Ann Elizabeth's heart sank further as the enthusiastic YES from the crowd turned into a chant. “We will go! We will go!”

Ann Elizabeth hardly heard the speaker's impassioned plea urging that “only the pure in heart should go, those committed to nonviolence, those dedicated to ending injustice, those brave enough to bear insult and physical violence and not strike back.”

An image from a TV report remained in her mind—a bleeding boy lying on the pavement, passively submitting to abuse. Shaking with fear, she looked at the young people all around her.

Not one student hung back. They jostled each other, preparing to move out, as if to a picnic. Their laughter was like a death knell to her ears, and tears ran down her cheeks. Still, a line the leader had quoted from the manifesto drummed in her ears.

“Every normal human being wants to walk the earth with dignity.'

Oh, God, she wished she were back in Germany. No problems, no manifestos. There they'd walked streets with dignity and without all this hullabaloo.

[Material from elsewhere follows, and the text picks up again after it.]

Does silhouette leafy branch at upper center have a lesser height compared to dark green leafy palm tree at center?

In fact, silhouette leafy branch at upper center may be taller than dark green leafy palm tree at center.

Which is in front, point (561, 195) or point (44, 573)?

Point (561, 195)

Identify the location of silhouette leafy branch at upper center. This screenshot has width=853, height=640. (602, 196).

Then she remembered. On those same streets, not so long ago, Jews had been humiliated, beaten, murdered. What was it the old Jewish doctor had said to Rob?
A little bit at a time.

But how important was it to sit in a restaurant, to defy a governor? Important enough to get your head bashed in?

She looked at Bobby, still beside her. So young, so handsome. A nice kid. Her only son, her first child. She'd almost lost him. She would have if Dr. Benson hadn't sneaked him into that hospital. Sneaked... she lifted her head, thinking. It wasn't just a restaurant.
Every human being has a right—to a hospital... a school... dignity.

Bobby bent down, brushed her cheek with his lips. “We're off, Mom.”

“Wait,” she said. “I'm coming with you.”